Lots of anger is a relatively new thing for me, few years, I recently started finding humour in some people's responses, when you know they are being manipulative in some way, can see it, I find it easier to deal with. Laugh, walk away, take a deep breath. Depends on who it is and how important it is to resolve the issue. A genuine laugh when someone is redirecting anger at you completely derails them. Breaks it for you too and clears your head. A barked derisive laugh conveys a lot, contains anger, but let's you disengage.
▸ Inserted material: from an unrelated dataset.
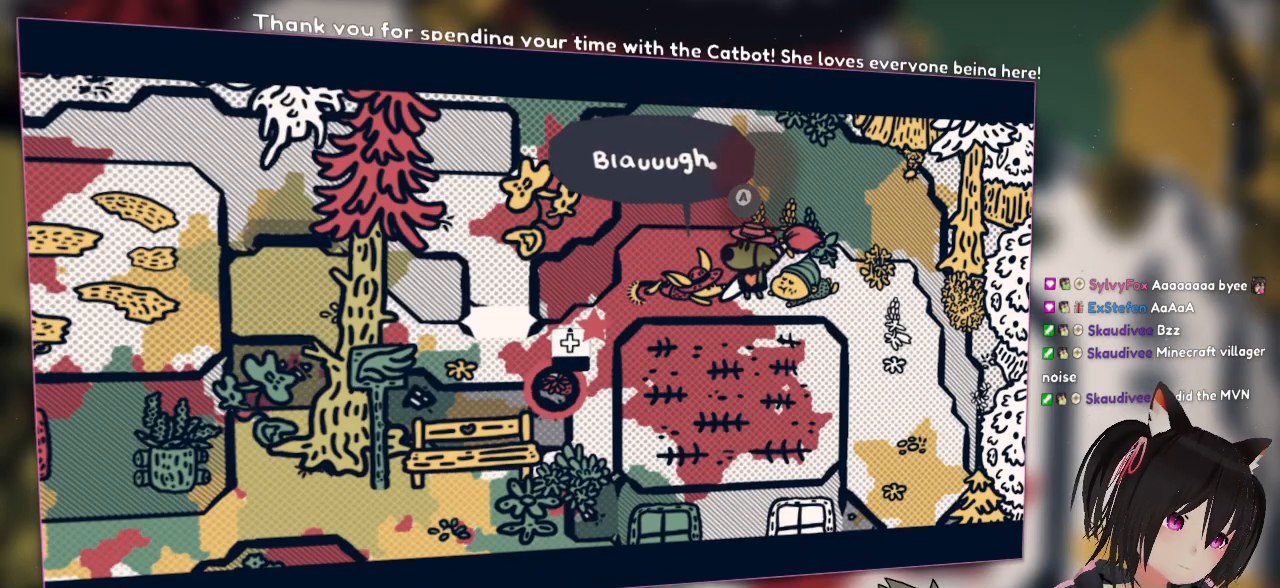
{"buttons": [], "left_stick": "center", "right_stick": "center", "events": []}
Let it out in some way even if it's not quite how you want to.

Think anger is seen as bad by many, as no one likes being on the receiving end. Yet everyone has it, so much "psychology" out there now through the Internet many think themselves an expert and use wrong or bad techniques to get what they want.

You do not seem to be wrong and it sounds justified. Need a redirect like you are looking for, maybe many if there are some things you cannot avoid. I have one person who makes me furious just seeing him, family, I have to avoid him for now until I can work out what to do. Others I try the above, or get some distance and let the waves of anger bleed off slowly whilst active if I can.

Does visualising help?

If anger was a fire, as you get more fuel thrown on it, makes it grow into a blazing heat. Can you visualise that and imagine removing some fuel or the fire burning down? Deep breaths, slowing heartbeat and coolng down at the same time.
 
Mod Note:
@Dissected - if you don’t want to interact with another member, you can use the Ignore function so that you’ll no longer see their posts. That gives you control of what you’re seeing, rather than trying to control the way someone is using the forum.
 
Mod Note:
@Dissected - if you don’t want to interact with another member, you can use the Ignore function so that you’ll no longer see their posts. That gives you control of what you’re seeing, rather than trying to control the way someone is using the forum.
Is there a way to hide my content from certain individuals?